Hard economic interests, exemplified in contemporary China-New Zealand relations, reinforce the imperative not to align with Washington against Beijing. Since signing a free trade agreement in 2008, China has become New Zealand’s largest trading partner, with total trade exceeding US$33 billion in 2020. As of the first quarter of 2022, government figures New Zealanders reveal that China is the destination of more than 25% of New Zealand’s exports and the source of just under 20% of imports. Economic interdependence has a political effect. Like many Indo-Pacific states, there is a deep reluctance in New Zealand to get on the wrong side of China.

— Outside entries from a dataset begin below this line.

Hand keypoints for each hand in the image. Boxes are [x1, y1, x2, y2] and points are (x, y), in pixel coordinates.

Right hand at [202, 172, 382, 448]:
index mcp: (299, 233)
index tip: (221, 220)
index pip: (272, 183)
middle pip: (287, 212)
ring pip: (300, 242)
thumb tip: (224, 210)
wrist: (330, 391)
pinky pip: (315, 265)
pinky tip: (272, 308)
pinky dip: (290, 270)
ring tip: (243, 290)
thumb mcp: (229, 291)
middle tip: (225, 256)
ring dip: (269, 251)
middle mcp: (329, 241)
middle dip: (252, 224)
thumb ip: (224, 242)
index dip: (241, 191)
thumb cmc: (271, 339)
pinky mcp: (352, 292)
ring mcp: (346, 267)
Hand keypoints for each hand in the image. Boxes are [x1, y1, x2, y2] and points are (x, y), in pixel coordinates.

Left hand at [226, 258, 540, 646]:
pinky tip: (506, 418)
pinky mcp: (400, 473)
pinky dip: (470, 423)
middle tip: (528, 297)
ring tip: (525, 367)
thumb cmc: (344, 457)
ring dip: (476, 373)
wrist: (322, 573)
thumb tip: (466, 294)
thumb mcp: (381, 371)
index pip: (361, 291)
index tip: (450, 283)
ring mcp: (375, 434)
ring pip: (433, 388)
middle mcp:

There is a clear record here. Wherever possible, official statements of disagreement by the New Zealand government on China-related issues are expressed in the least provocative manner possible. When China’s treatment of its Uighur population in Xinjiang was heavily criticized in a non-binding resolution in parliament in 2021, the Ardern administration rejected any official designation of genocide.
Truth be told, New Zealand’s engagement with China has been called into question as Beijing’s internal political sensitivities and issues are increasingly projected abroad. Events in Auckland in June and July 2019 illustrate this point.

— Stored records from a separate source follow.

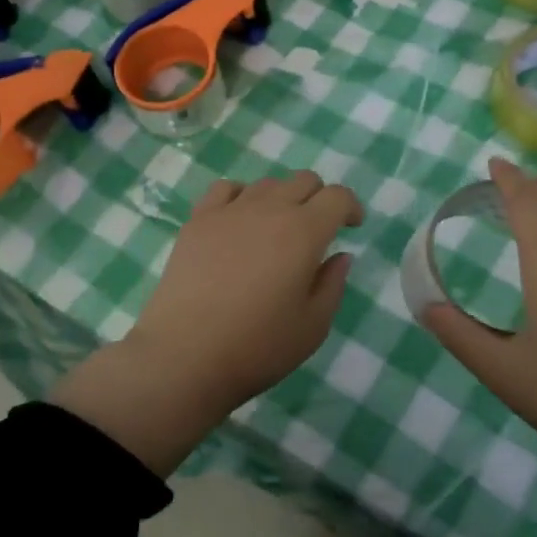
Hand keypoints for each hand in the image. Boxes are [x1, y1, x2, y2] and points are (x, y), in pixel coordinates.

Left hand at [53, 171, 362, 473]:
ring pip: (267, 183)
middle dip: (319, 198)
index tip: (351, 227)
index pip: (337, 196)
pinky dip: (242, 197)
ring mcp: (229, 211)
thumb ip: (333, 284)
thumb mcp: (313, 326)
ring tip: (276, 230)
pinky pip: (226, 190)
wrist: (185, 356)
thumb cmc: (258, 346)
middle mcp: (269, 209)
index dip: (351, 207)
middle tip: (317, 230)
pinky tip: (239, 222)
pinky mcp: (198, 221)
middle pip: (303, 180)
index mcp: (304, 232)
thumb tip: (339, 255)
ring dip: (282, 198)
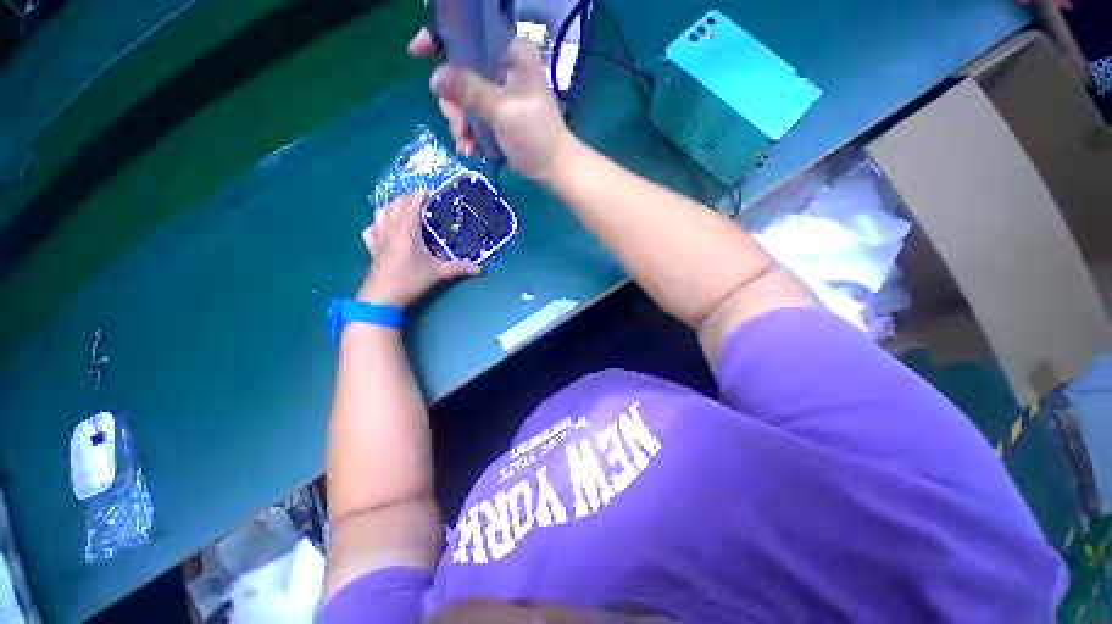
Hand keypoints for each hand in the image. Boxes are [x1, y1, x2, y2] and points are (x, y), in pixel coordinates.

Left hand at [357, 192, 479, 306]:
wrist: (382, 297)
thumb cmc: (410, 280)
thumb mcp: (438, 273)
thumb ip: (459, 268)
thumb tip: (480, 269)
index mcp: (406, 229)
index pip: (411, 203)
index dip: (421, 194)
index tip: (432, 192)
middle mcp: (390, 228)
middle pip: (396, 203)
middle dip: (409, 198)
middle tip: (423, 202)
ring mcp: (378, 237)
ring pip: (381, 212)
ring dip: (392, 206)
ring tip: (404, 210)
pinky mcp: (372, 247)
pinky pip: (371, 228)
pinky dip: (378, 223)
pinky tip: (384, 228)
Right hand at [408, 29, 575, 181]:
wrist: (552, 168)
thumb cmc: (535, 135)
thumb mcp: (502, 110)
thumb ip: (469, 91)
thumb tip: (434, 78)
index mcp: (512, 53)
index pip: (471, 33)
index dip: (441, 39)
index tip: (417, 53)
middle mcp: (504, 67)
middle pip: (460, 70)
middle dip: (455, 103)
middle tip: (459, 126)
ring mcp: (500, 92)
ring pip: (464, 97)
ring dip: (461, 123)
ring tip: (467, 144)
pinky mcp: (498, 113)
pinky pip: (473, 115)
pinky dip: (469, 132)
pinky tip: (470, 149)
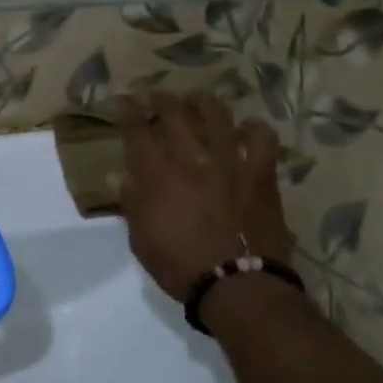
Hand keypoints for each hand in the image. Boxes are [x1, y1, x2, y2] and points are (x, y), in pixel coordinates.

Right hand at [114, 93, 292, 301]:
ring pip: (216, 114)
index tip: (120, 102)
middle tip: (156, 97)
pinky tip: (246, 128)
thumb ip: (132, 203)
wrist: (236, 285)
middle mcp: (191, 158)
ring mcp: (229, 161)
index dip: (125, 110)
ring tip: (197, 100)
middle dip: (161, 99)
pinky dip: (253, 129)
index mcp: (156, 174)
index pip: (135, 129)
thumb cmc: (180, 265)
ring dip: (203, 103)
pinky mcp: (260, 173)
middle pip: (174, 112)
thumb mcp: (141, 239)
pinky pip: (261, 138)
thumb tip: (123, 179)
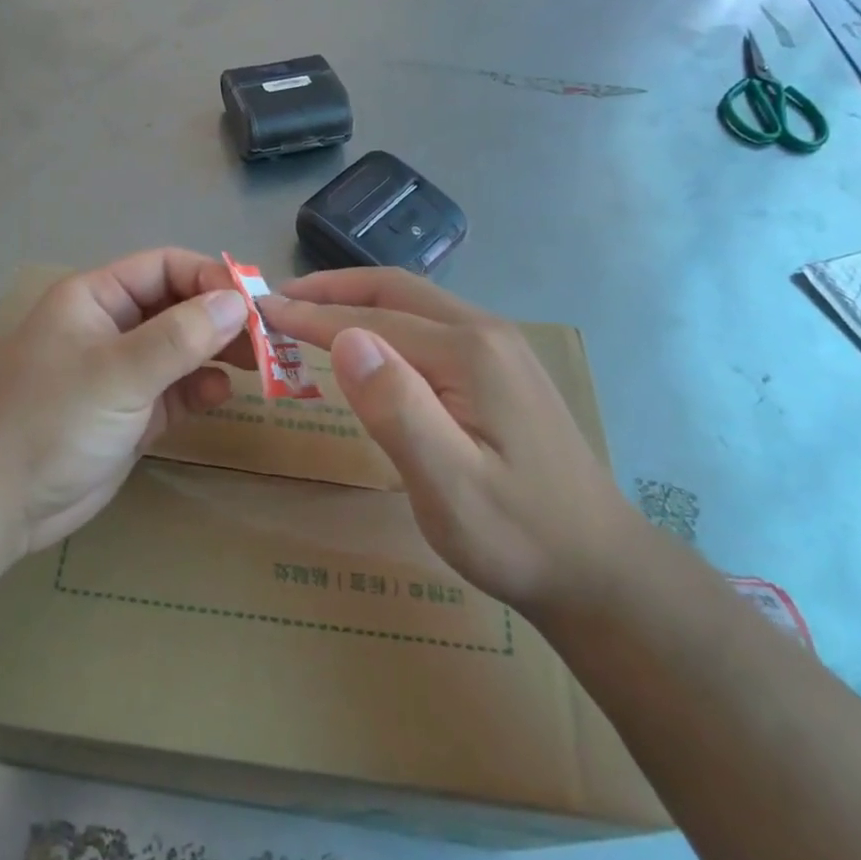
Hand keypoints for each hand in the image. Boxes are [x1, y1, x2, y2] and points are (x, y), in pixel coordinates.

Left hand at [0, 249, 249, 554]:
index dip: (210, 277)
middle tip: (268, 336)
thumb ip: (180, 336)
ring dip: (219, 352)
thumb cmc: (52, 420)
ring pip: (182, 348)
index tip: (254, 301)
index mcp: (96, 298)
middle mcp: (112, 327)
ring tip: (261, 363)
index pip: (164, 267)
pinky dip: (201, 388)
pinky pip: (176, 389)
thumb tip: (238, 300)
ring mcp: (122, 372)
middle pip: (178, 306)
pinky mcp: (131, 413)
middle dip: (221, 317)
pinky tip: (221, 394)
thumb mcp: (118, 372)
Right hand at [263, 269, 638, 613]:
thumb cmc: (517, 535)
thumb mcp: (450, 485)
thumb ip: (397, 408)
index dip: (310, 315)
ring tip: (309, 314)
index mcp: (469, 352)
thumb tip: (345, 339)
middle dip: (331, 290)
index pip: (371, 320)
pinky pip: (430, 325)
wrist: (601, 569)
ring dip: (357, 302)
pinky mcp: (501, 368)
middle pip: (394, 291)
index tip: (259, 310)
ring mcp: (499, 347)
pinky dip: (384, 321)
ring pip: (414, 304)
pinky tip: (368, 344)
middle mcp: (486, 332)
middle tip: (278, 301)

Ahead of protests planned for the 30th anniversary of the Tiananmen protests in China, Chinese Vice Consul General Xiao Yewen met with Auckland University of Technology Vice Chancellor Derek McCormack. According to emails obtained by Newsroom, a New Zealand media website, a request was made by the Chinese official to cancel the event, presumably because its symbolism represented a repudiation of the current regime in Beijing. Lady Luck intervened: the meeting was canceled for a technicality, thanks to the Tiananmen anniversary which took place on a public holiday in New Zealand.
But the problems kept coming for Wellington. In late July 2019, tensions between two groups of University of Auckland students over the political situation in Hong Kong culminated in a short verbal and physical altercation between two students. Remarkably, after the event, on August 1, 2019, the Chinese consulate in Auckland apparently expressed support for the group opposed to the Hong Kong protests. Subsequently, on August 5, New Zealand officials met with Chinese embassy staff to reiterate the importance of freedom of expression in New Zealand and its universities.
The examples from Auckland illustrate the difficulty China has in adhering to its own principles of non-interference in the internal affairs of other states, and the pressure under which New Zealand, like many of China’s trading partners, faces to reconcile economic engagement with liberal democratic principles. The root of the problem is the asymmetrical power possessed by China and the accompanying vulnerability caused by the disproportionate reliance of small states on exports to China.
Certainly, the winds of Sino-American great power rivalry could become so fierce that New Zealand will end up choosing sides. But we are far from it. As things stand, New Zealand’s tradition of independent foreign policy and its strong economic ties to China create a strong imperative against joining a US coalition to balance China anytime soon.